Republican leadership doesn’t exactly have its fingers on the pulse of the nation — or even conservative voters, for that matter.

Donald trump got a lot of blow-back from his fellow candidates following his post-debate commentary; the media, in turn, took him to task for doing what he always does, the way he always does it. But, as political researchers tracking the 2016 election found, there is a massive gulf between how the news media is treating Trump’s candidacy, and how social media is responding.

While the media is giving significant coverage to supposed mainstream candidates, Twitter users are consumed with talk about Trump. Despite being an outsider to Washington and the GOP alike, Trump’s perverse magnetism is actually forcing the rest of the presidential hopefuls to realign their platforms and stump speeches to try to catch up.

So if a prominent Republican makes disparaging comments about women, it is much easier for the rest of the party to murmur agreement than to criticize one of its fellows. Trump has proven himself a rare exception in attracting the ire of Republicans as well as Democrats with his antics, but then again, he is historically neither a Republican nor a politician at all. It doesn’t matter—hyperbole gets attention, and nuance loses it, and the GOP is correcting itself to the lowest common denominator.

That is not a war on women — that’s a hapless reflex against perceived threats.

How can society be moving toward greater awareness of sexism if one of the leading parties is actively fighting progress? The rhetoric doesn’t match surveys of Americans’ attitudes on whether sexism is a problem, and whether it deserves attention. The latest numbers show that men and women across demographic lines recognize gender inequality, and want it to change.

That means that despite historic progress, Americans see room and reason for improvement.

There is collateral damage to such progress on gender equality when rhetoric devolves and insensitivity reigns. But that isn’t why it persists among the GOP.

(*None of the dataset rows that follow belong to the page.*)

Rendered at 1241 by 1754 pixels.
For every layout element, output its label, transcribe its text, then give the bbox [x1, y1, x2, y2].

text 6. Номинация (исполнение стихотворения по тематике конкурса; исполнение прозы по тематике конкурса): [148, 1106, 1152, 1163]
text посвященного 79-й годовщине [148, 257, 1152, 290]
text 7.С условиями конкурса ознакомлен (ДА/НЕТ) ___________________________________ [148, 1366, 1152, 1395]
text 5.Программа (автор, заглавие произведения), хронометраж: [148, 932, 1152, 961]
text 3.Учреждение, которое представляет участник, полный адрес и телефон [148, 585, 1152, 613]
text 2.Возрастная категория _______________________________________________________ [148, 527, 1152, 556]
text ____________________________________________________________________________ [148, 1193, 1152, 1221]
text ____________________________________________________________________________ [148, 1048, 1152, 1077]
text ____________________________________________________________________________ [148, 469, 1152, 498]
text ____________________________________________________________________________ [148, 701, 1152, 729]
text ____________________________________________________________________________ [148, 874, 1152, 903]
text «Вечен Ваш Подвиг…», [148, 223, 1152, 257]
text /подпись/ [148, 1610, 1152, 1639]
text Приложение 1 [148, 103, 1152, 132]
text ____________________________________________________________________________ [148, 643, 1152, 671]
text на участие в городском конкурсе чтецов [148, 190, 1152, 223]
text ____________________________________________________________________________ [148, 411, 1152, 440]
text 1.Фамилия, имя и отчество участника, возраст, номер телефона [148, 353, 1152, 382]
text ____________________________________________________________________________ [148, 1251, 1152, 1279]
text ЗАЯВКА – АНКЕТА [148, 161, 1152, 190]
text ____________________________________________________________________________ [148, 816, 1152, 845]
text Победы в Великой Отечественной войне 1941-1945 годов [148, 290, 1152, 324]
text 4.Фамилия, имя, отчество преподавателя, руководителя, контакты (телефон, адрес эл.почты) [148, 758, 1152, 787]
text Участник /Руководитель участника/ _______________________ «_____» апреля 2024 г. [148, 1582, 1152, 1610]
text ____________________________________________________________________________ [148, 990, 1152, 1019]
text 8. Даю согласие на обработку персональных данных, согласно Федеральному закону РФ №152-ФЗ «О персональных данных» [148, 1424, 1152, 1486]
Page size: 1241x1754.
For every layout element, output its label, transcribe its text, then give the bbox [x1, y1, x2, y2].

Republicans are falling into an old bad habit: they treat social critics as threats, enemies, and challengers, because a more nuanced response would be uncomfortable and difficult. Feminism sounds awfully progressive — liberal, even — so in a black-and-white partisan environment, that puts it in the opposite camp, and on blast.

America’s parties need enemies to oppose. Historical minorities, be they women, African Americans, or any other disadvantaged group, are evidence of the ugliness of the past, and embody the most difficult challenges of the future. That makes them outsiders to any narrative that glorifies the past, and outsiders are enemies. The Republican war is on Democrats — the rhetorical abuse of women’s rights is a casualty in the broader effort to maintain the distinction between “us” and “them.”

Conservatives don’t hate women — they hate the idea that profound change is more desirable than general maintenance. Feminism is critical of the status quo, and the quasi-conservative Republican ideologues are struggling to find a way to attract women without acknowledging their inequality.